### Your goal
Locate every line in the records below that contains the string "series", treating uppercase and lowercase as different, and copy each of those lines.
• • • • •
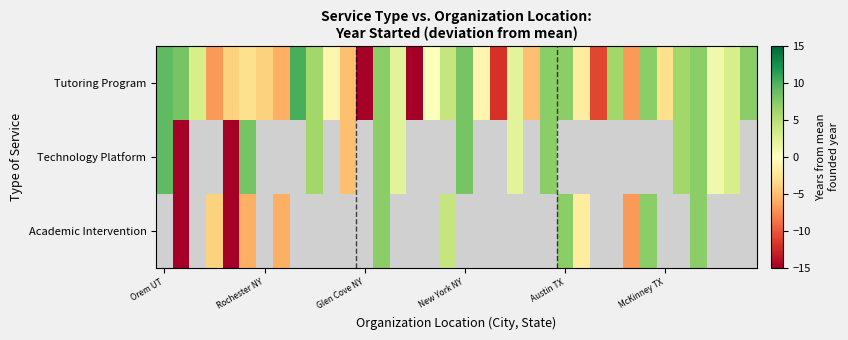

At which category does the chart reach its peak across all series?

8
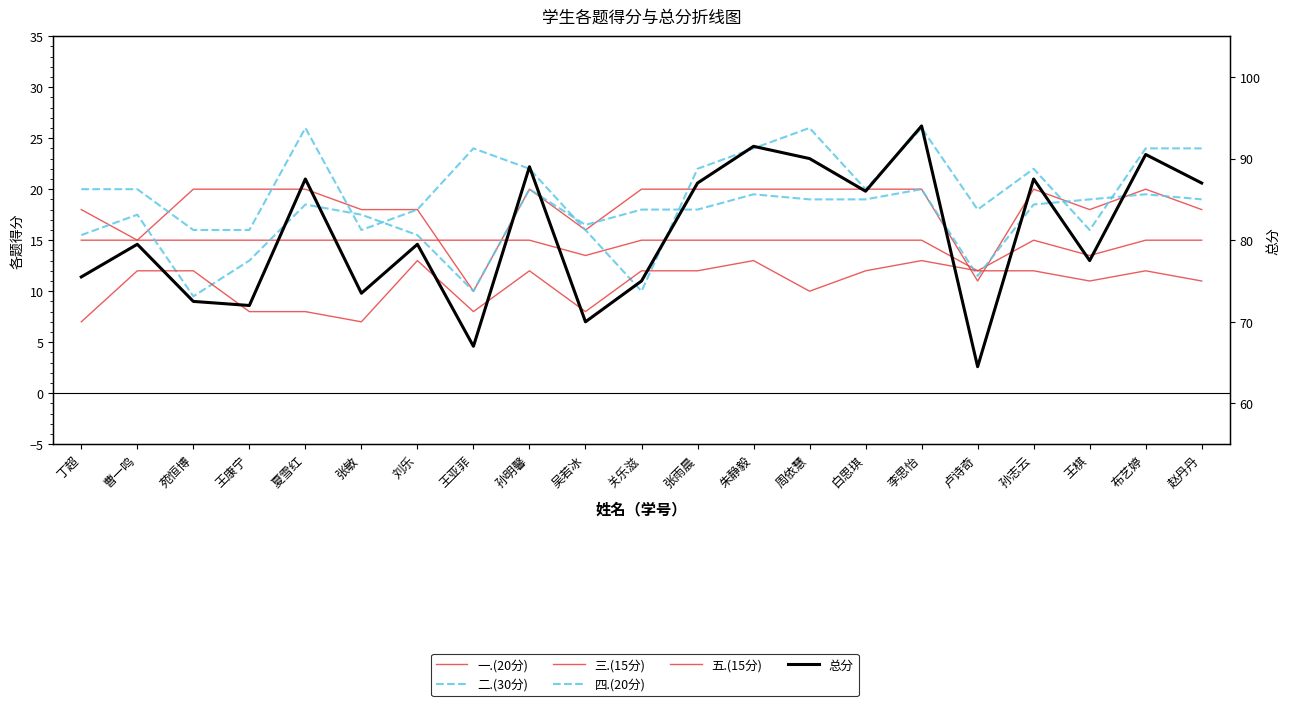

What is the minimum value shown in the chart?

7.0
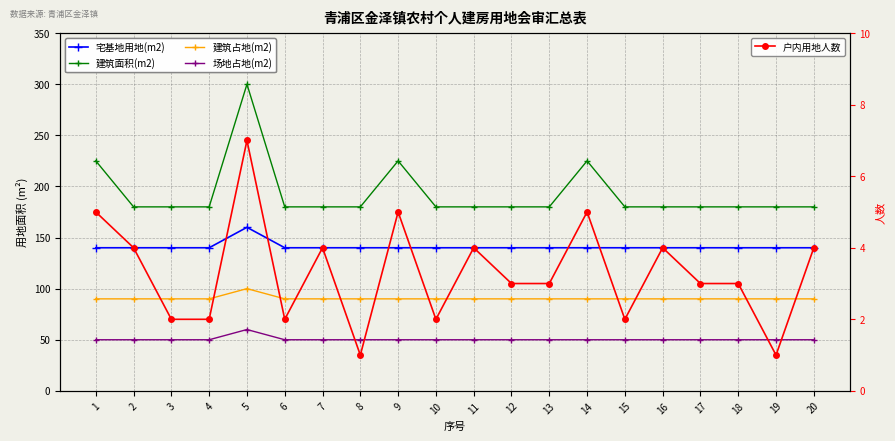

Where is the first local minimum for 户内用地人数?

6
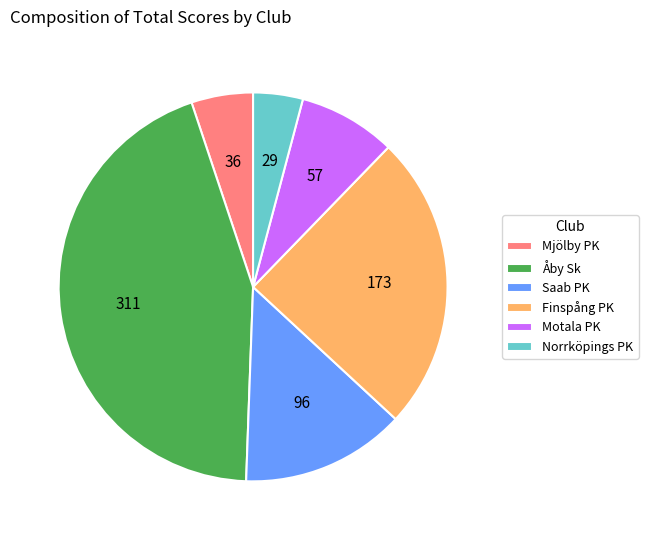

Is Åby Sk the majority of the pie?

No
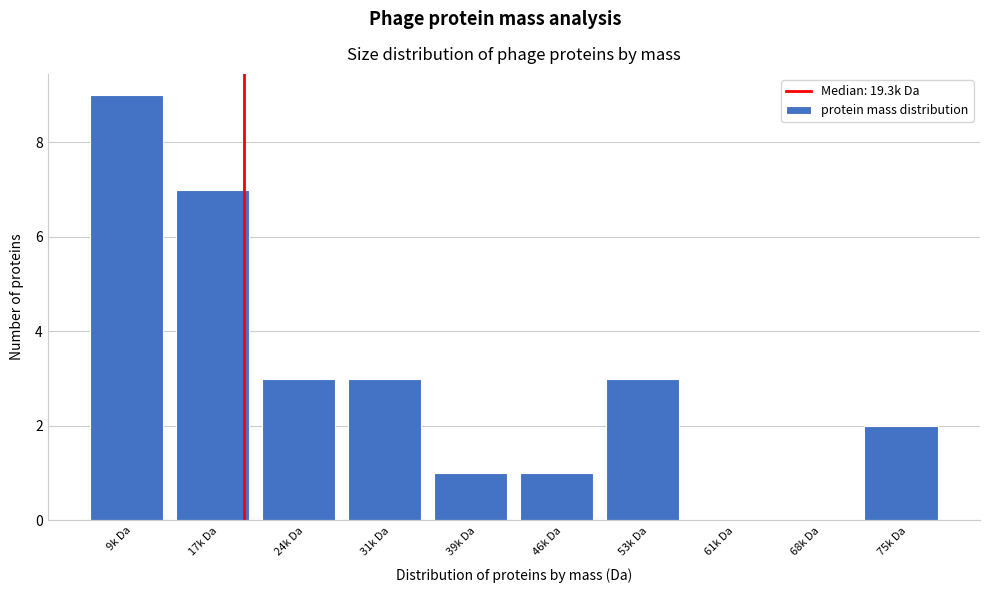

Reading right to left, what are all the values shown in this chart?

75k Da=2	68k Da=0	61k Da=0	53k Da=3	46k Da=1	39k Da=1	31k Da=3	24k Da=3	17k Da=7	9k Da=9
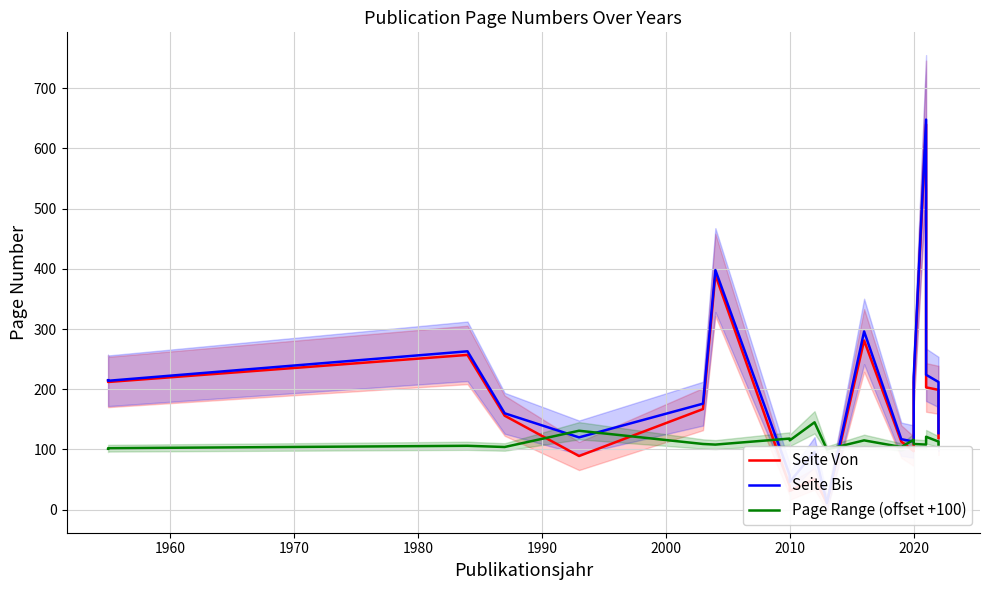

What is the difference between the maximum and minimum values in the Seite Bis series?

637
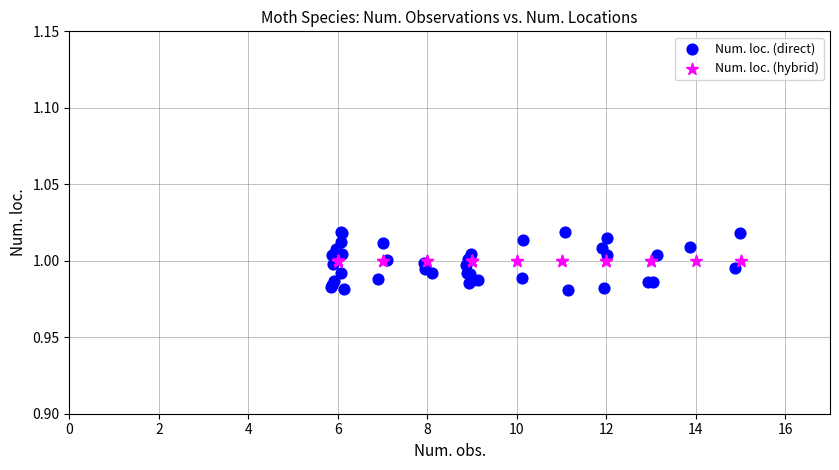

Which series reaches the maximum Y coordinate?

Num. loc. (direct)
• • • • •
### Solution for this task
At which category does the chart reach its peak across all series?
What is the difference between the maximum and minimum values in the Seite Bis series?
Which series reaches the maximum Y coordinate?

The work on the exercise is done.